Meditation is rooted in eastern religions; I’ll give you that. But like I said earlier, is your breath Buddhist? Christian? Muslim?

I think you know there’s no such thing. Fact is that meditation is all about breathing and connecting with your present self. You even use meditation as a way of connecting with God or another God if that’s your wish but it’s not a requirement.

Plus meditation is heavily proven with science (western science) these days. So if you have to pigeon hole meditation into a category, group it in with medication.

16. Meditation Myth: Meditation is The Same as Relaxation

man on hammock

While mediation is a form of relaxation, they’re not one in the same.

The reason being that meditation is a conscious and focused activity. In meditation you’re focused inward typically, you’re controlling your attention and you’re practicing accessing higher planes of consciousness.

Relaxation on the other hand can be any activity that’s not stressful.

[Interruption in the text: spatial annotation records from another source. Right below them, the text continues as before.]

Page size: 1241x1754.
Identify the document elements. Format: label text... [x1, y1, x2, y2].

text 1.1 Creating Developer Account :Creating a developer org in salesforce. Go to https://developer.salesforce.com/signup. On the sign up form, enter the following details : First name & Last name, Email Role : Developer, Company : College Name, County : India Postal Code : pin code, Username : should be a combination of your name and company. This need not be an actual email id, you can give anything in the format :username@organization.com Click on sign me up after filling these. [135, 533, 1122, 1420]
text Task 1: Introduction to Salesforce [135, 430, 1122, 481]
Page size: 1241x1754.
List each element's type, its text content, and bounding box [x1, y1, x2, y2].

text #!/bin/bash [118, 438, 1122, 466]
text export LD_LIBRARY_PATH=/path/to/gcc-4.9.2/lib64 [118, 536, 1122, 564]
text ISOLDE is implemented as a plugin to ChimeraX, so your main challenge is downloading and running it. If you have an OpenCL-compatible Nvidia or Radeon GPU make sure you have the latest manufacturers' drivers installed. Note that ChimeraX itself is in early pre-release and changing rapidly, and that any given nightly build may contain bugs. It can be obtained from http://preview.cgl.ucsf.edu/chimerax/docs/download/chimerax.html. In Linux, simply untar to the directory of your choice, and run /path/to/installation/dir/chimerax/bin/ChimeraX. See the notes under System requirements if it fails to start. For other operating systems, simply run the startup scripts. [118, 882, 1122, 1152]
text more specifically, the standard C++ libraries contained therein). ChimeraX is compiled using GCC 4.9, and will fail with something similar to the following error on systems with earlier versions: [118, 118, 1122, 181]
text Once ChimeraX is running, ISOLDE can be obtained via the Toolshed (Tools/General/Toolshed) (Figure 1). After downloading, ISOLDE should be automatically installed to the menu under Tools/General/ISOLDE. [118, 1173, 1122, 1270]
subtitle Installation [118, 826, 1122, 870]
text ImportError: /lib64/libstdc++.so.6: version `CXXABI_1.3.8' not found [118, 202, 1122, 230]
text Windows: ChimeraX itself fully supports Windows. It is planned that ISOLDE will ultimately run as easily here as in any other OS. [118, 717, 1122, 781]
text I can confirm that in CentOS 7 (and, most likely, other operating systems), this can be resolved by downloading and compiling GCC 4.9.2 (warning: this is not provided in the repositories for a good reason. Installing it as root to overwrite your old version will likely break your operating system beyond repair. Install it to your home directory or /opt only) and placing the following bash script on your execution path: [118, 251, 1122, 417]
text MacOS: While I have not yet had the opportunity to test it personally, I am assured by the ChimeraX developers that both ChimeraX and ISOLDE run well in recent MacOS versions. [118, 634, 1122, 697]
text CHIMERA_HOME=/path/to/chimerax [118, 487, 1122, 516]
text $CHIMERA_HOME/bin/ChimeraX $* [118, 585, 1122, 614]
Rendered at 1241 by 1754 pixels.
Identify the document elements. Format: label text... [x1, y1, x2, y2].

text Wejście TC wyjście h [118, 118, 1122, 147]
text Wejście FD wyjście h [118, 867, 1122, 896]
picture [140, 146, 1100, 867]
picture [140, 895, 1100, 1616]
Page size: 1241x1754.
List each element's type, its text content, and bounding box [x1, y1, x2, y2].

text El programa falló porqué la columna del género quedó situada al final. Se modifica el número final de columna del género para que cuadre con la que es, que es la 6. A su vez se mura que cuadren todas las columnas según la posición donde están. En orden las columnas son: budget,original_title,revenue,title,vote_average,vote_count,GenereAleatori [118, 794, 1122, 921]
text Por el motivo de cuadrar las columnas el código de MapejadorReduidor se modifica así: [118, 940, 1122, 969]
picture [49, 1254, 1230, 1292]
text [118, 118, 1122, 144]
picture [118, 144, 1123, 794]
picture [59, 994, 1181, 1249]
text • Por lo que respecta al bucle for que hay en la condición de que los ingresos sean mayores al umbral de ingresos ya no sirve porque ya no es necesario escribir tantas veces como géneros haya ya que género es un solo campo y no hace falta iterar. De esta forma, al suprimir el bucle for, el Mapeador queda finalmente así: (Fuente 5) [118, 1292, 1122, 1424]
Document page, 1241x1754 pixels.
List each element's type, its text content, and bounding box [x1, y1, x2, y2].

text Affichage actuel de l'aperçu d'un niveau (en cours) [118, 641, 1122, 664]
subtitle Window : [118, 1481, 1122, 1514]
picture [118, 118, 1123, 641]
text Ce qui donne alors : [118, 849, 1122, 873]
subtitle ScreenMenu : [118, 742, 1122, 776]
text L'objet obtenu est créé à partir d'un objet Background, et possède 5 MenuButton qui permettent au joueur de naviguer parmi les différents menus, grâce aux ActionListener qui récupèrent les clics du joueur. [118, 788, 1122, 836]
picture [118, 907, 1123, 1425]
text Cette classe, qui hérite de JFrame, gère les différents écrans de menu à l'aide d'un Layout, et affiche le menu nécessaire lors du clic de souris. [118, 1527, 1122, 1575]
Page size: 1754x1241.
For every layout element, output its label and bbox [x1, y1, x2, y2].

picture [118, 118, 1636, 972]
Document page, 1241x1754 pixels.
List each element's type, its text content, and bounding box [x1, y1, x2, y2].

Television, movies, drinking beer, baths, etc. are all relaxing activities. But the thing about those activities is that they require you to focus externally.

When you focus outside of yourself, you’re not usually expanding your mind.

Once the movies over, you go about your day and the stress returns.

Whereas with meditation you feel relaxed and also better able to cope with stress and other problems that come with life.

17. Meditation Myth: I Have to Close My Eyes

young woman with eyes closed

If you have trouble keeping your eyes closed or you find yourself falling asleep then I have good news. You can keep your eyes open! Many meditators do keep their eyes closed after some practice but this isn’t a requirement for meditation.

In fact there are meditations where having your eyes open is part of the process. Such as when you focus on an object in the room or the dancing flame of a candle.

These are meditations I often did in the beginning and still do now. I used to fall asleep a lot when I first started out. Now it’s not as big of an issue so I also do many meditations with my eyes closed.

But the point is that you don’t need to feel pressured to have your eyes open or closed. You can do either one or switch from open to closed in the middle of your meditation. Whatever makes you happy!


If you’re thinking about meditating or you just wanted to see if the rumors were true, I hope this post helped you​. Mostly I hope that you start meditating. Its free, doesn’t take much time and it will change your life.